The Serial Lite III Streaming Intel FPGA IP core uses the transmit serial clock bus (tx_serial_clk) and the tx_pll_locked signal to connect the external transmit PLL to the L-Tile/H-Tile Transceiver Native PHY Intel® Stratix® 10 FPGA IP core.

Note: For sink core, the IP core does not provide any adaptation module and does not support any PPM tolerance between the interface_clock and user interface clock. Users should consider a design that can manage the PPM differences between interface_clock and user interface clock.

Figure below shows the source and sink variant clocking structure for advanced clocking mode in Intel® Stratix® 10 devices.

Figure 20. Advanced Clocking Mode Structure for Intel® Stratix® 10 L-tile/H-tile Transceiver Devices
Figure 21. Advanced Clocking Mode Structure for Intel® Stratix® 10 E-tile Transceiver Devices
Table 38.   Intel® Stratix® 10 Clocks in Advanced Clocking Mode
Clock Name Description
Source
user_clock User-defined. This clock is determined by the required throughput of the user application. For example, if the user interface is 384-bits wide (6 lanes × 64 bit/lane) and the required throughput is 120 Gbps, the user_clock frequency is 312.5 MHz.

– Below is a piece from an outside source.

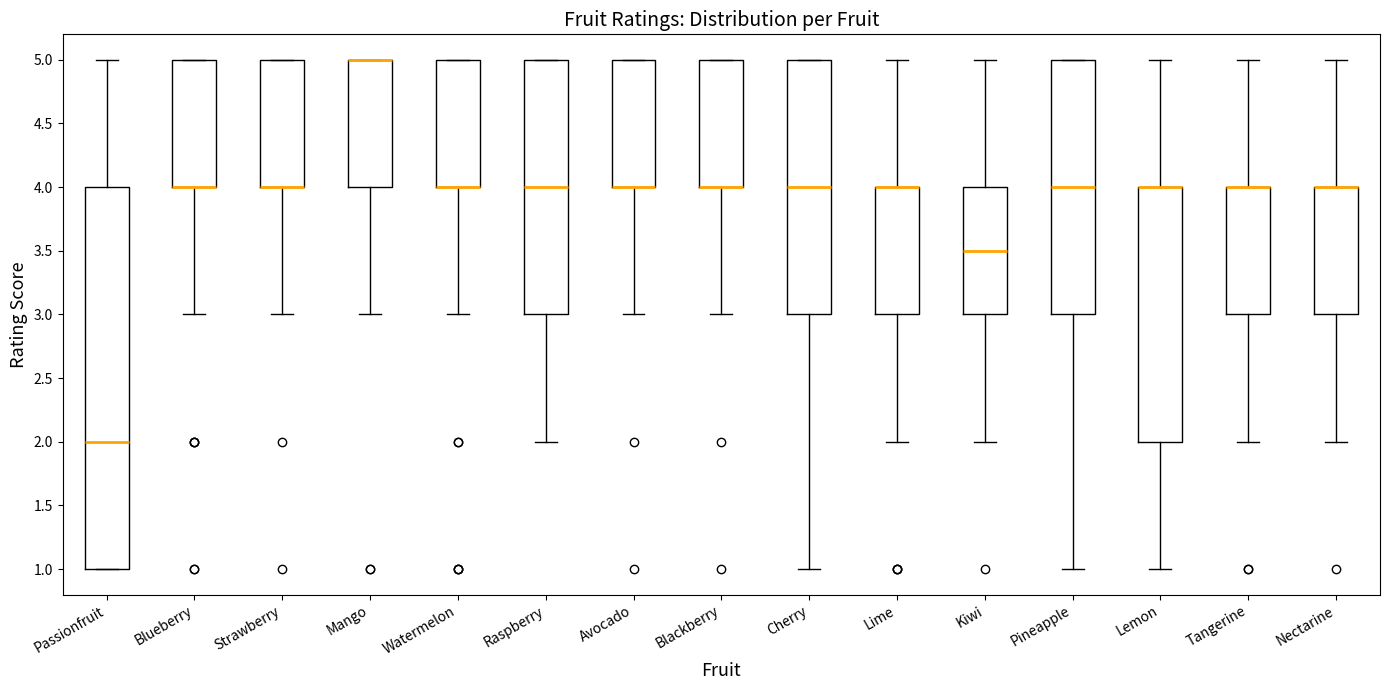

Which box is the tallest, from its lower edge to its upper edge?

Passionfruit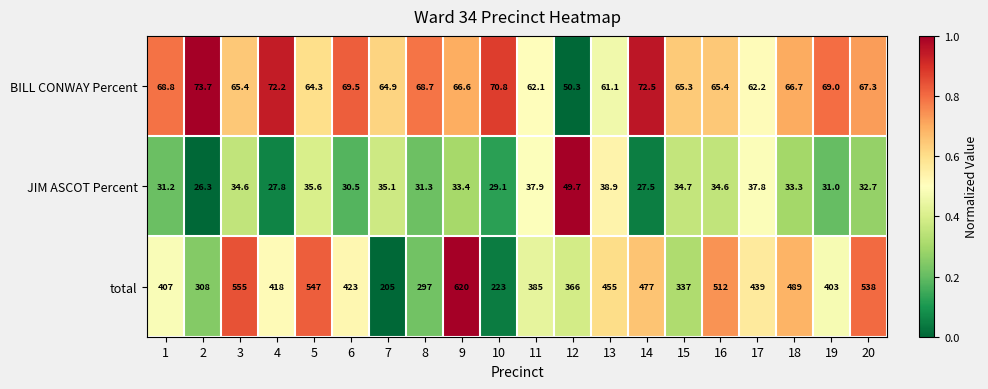

At which category is the sum across all series the highest?

9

This clock is an input to the IP core and you should toggle this at the specified frequency.
tx_serial_clk This clock should toggle at one-half the data rate of the transceiver lane. When you enter the user_clock frequency in the IP parameter editor, the per lane data rate is calculated. Use that value and divided it by two to determine the tx_serial_clk. You are required to instantiate the TX PLL. In the Serial Lite III Streaming design example, an example of the TX PLL (ATX PLL) is generated with the IP core and is configured with the required reference clock and tx_serial_clk.

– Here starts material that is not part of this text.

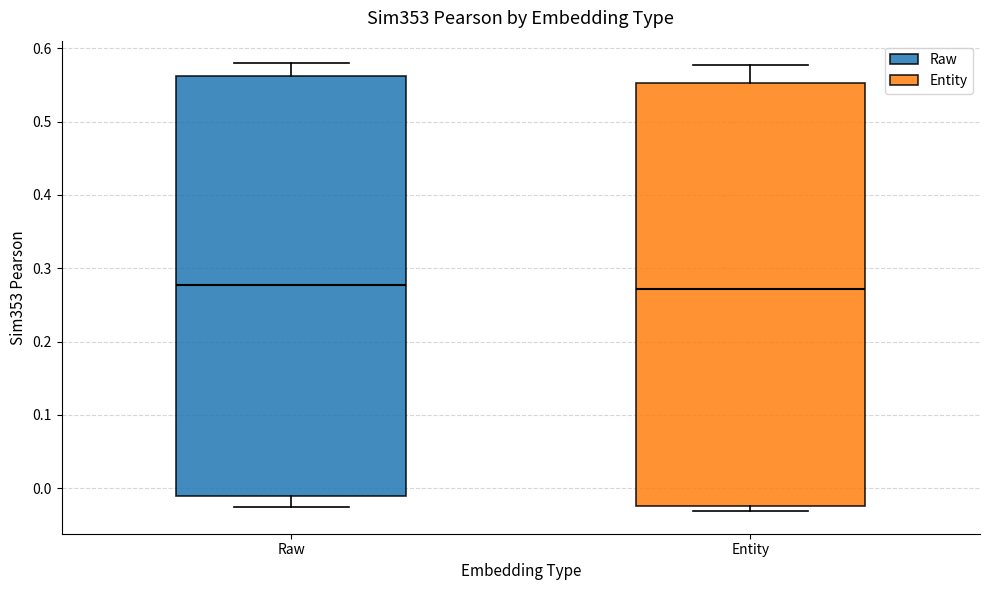

Reading left to right, transcribe this box plot: for each box, give where its median line is, the range the box spans, and where its two whiskers end, as read against the y-axis. The values are not printed on the chart, so give them approximately, as read against the axis.

Raw: median 0.28, box -0.01 to 0.56, whiskers -0.03 to 0.58
Entity: median 0.27, box -0.02 to 0.55, whiskers -0.03 to 0.58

Note: This signal is not available when you select E-Tile as as the transceiver tile.
tx_clkout This clock is not exposed to the user. The frequency of tx_clkout is the data rate divided by 64.

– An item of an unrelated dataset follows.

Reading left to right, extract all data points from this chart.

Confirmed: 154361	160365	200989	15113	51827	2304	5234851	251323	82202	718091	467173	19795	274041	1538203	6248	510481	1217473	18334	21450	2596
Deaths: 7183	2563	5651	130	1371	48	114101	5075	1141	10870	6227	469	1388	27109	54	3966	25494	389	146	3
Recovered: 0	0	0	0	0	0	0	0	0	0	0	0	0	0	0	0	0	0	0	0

interface_clock This is an internal clock and it is not exposed to the user. The frequency of this clock is derived from the transceiver data rate. The frequency is lane data rate divided by 64.
Sink
xcvr_pll_ref_clk This reference clock is used by the CDR unit in the transceiver. It serves as a reference for the CDR to be able to recover the clock from the serial line. The frequency of this clock must match the frequency you select in the IP parameter editor. It should also match the frequency of the tx_pll_ref_clk reference clock for the TX PLL at the Sink variant for Intel® Stratix® 10 L-tile/H-tile transceiver devices.
rx_clkout This clock is not exposed to the user. The frequency of rx_clkout is the data rate divided by 64.
interface_clock This clock is derived from the transceiver data. It is lane data rate divided by 64. It is an output of the IP core and should be used to clock the RX user application.